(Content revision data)
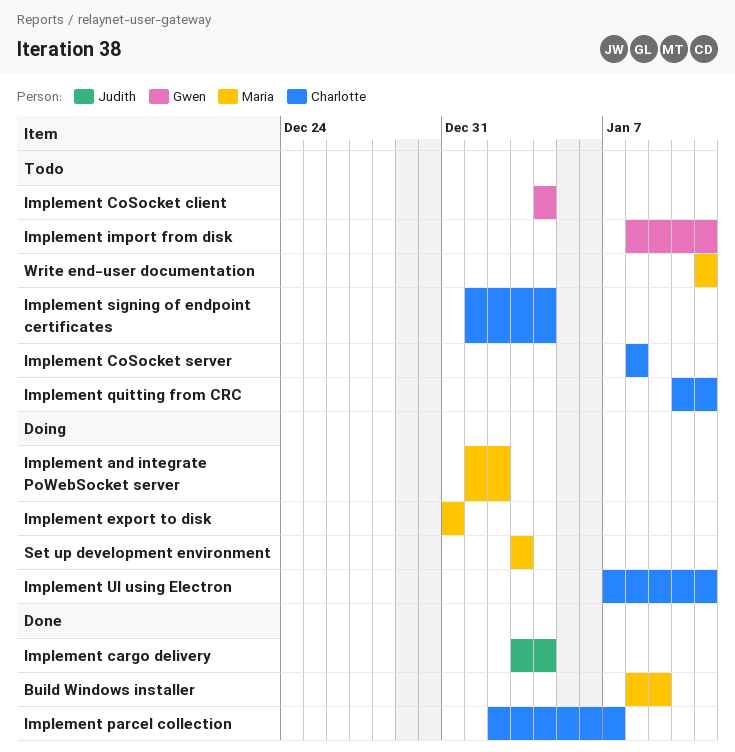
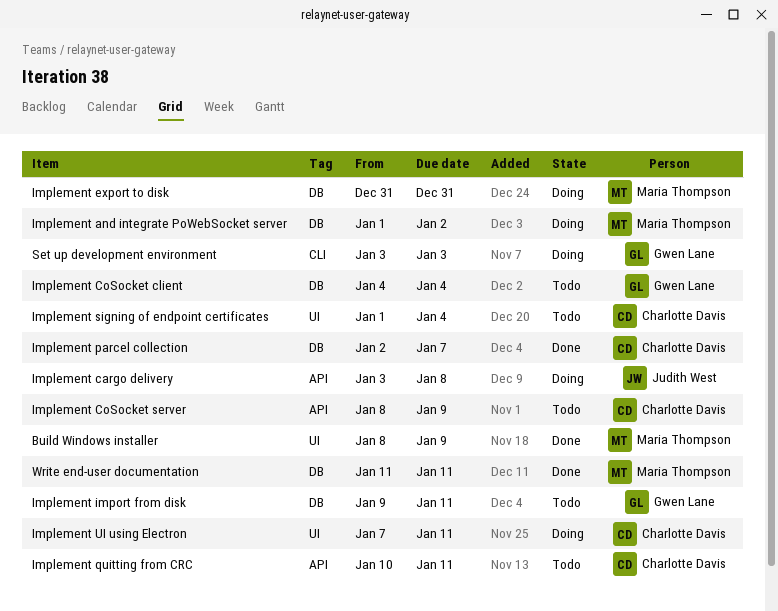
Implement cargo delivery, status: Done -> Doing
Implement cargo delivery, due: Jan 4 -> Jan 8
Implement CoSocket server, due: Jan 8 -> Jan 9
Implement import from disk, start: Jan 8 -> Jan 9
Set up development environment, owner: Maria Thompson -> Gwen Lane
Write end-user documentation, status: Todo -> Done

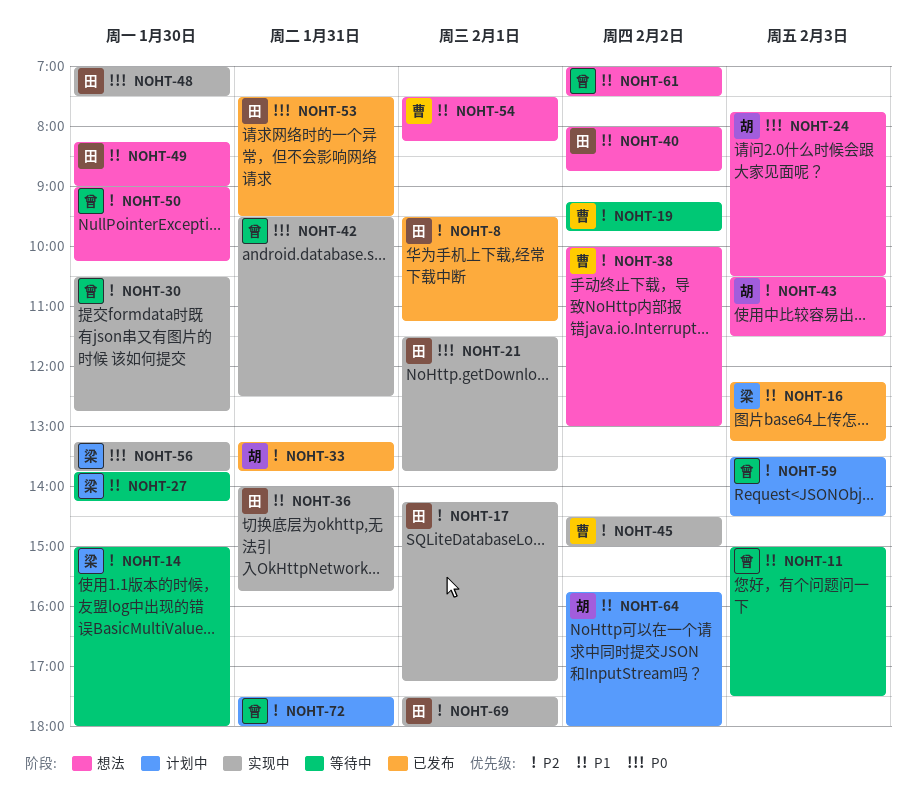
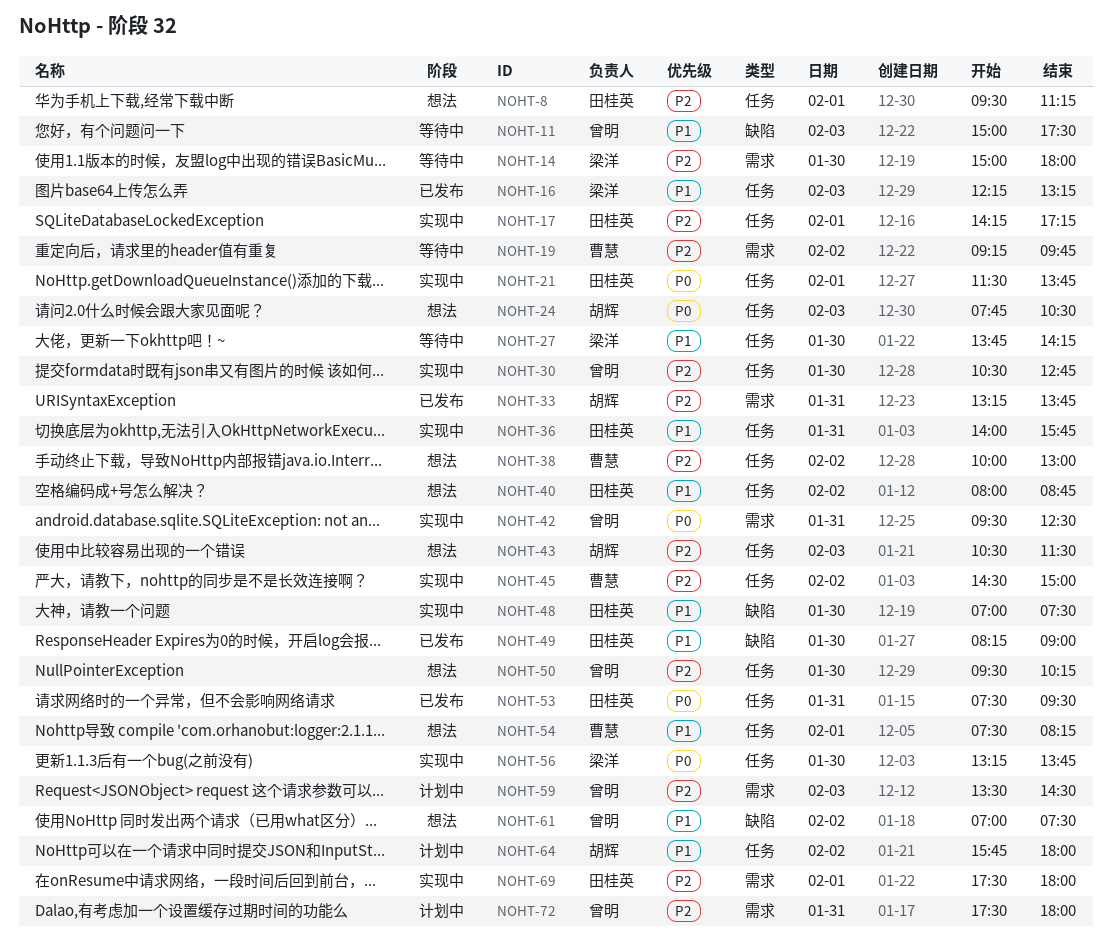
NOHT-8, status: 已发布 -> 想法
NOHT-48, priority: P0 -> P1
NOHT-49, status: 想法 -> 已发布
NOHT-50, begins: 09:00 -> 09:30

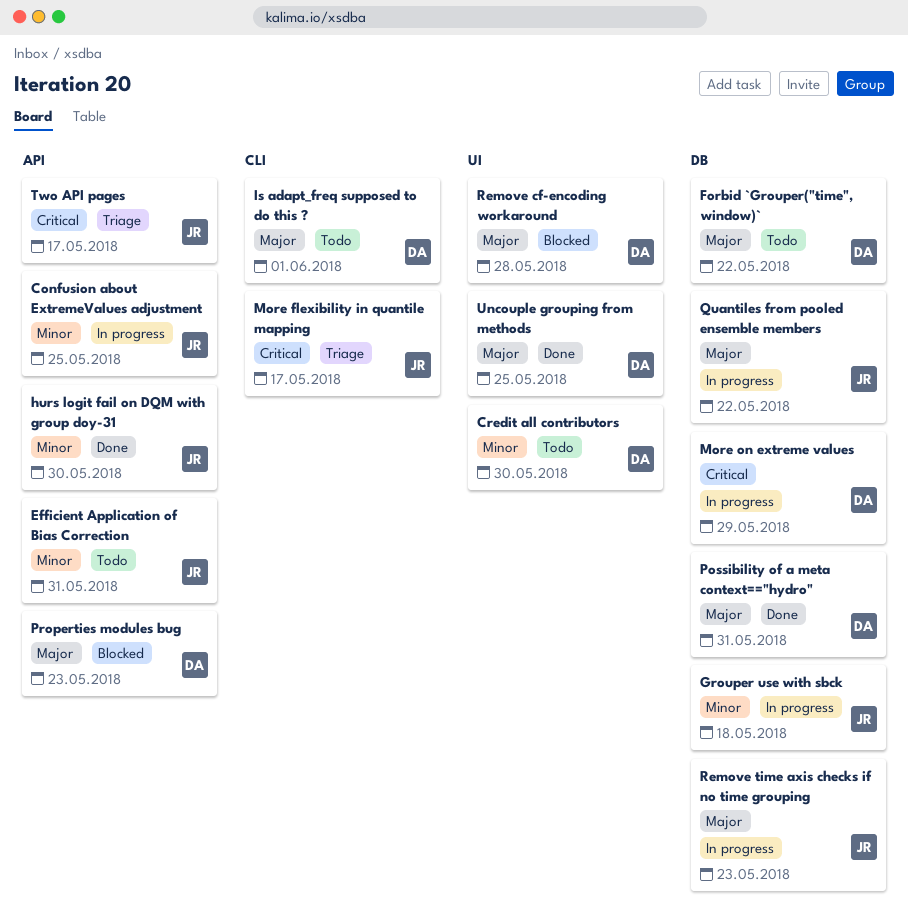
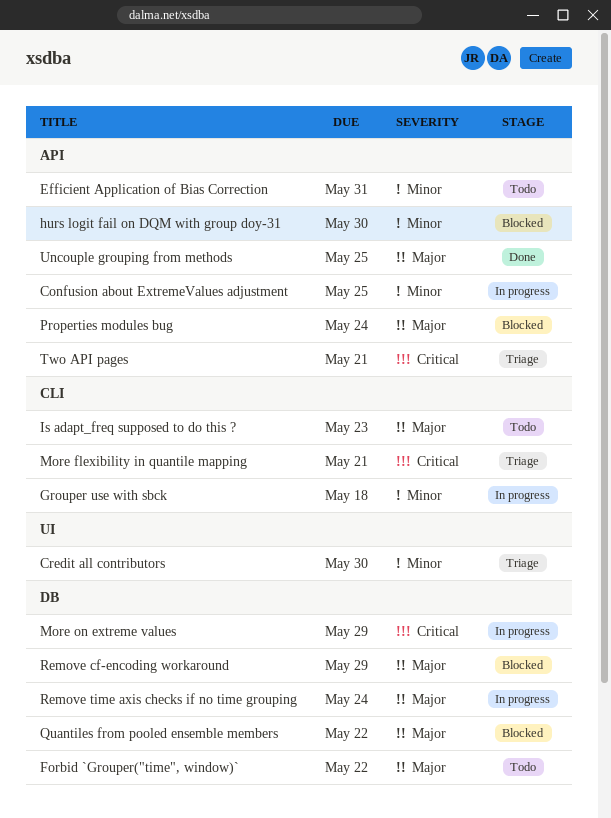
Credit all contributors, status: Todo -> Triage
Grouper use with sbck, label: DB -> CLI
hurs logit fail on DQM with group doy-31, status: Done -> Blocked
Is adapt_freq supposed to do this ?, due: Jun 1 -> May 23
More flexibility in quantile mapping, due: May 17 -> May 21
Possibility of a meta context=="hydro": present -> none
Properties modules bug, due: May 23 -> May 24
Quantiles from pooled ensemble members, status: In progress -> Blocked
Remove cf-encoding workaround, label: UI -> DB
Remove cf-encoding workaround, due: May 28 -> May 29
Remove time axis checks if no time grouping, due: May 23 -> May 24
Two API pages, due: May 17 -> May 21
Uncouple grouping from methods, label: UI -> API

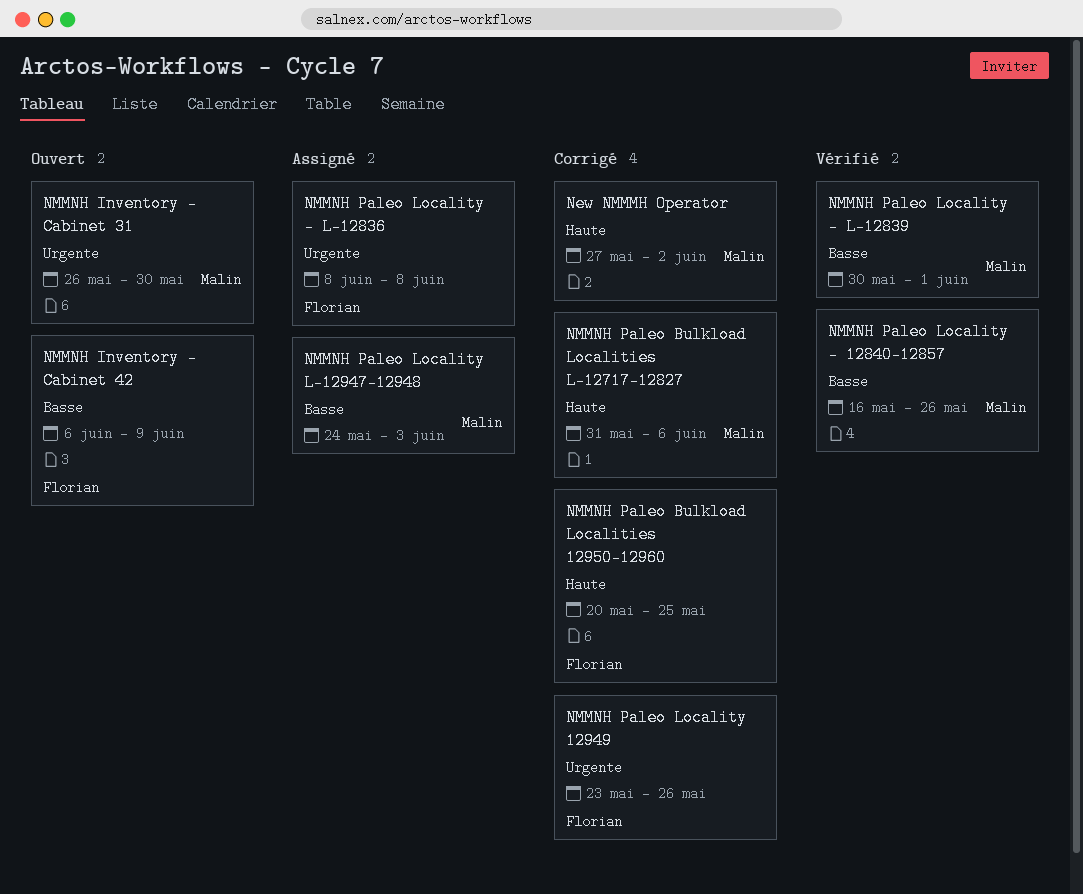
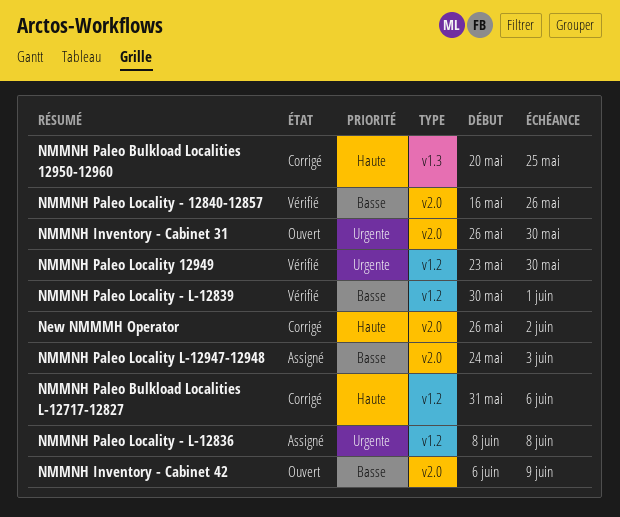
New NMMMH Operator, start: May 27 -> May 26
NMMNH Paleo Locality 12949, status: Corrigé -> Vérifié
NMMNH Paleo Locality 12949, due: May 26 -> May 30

**WORK TO COMPLETE**
I'd like the lines above repeated exactly, from the one that contains "NOHT-49, status: 想法 -> 已发布" through the one that contains "Remove cf-encoding workaround, label: UI", with no pictures.

**TASK RESPONSE**
NOHT-49, status: 想法 -> 已发布
NOHT-50, begins: 09:00 -> 09:30

Credit all contributors, status: Todo -> Triage
Grouper use with sbck, label: DB -> CLI
hurs logit fail on DQM with group doy-31, status: Done -> Blocked
Is adapt_freq supposed to do this ?, due: Jun 1 -> May 23
More flexibility in quantile mapping, due: May 17 -> May 21
Possibility of a meta context=="hydro": present -> none
Properties modules bug, due: May 23 -> May 24
Quantiles from pooled ensemble members, status: In progress -> Blocked
Remove cf-encoding workaround, label: UI -> DB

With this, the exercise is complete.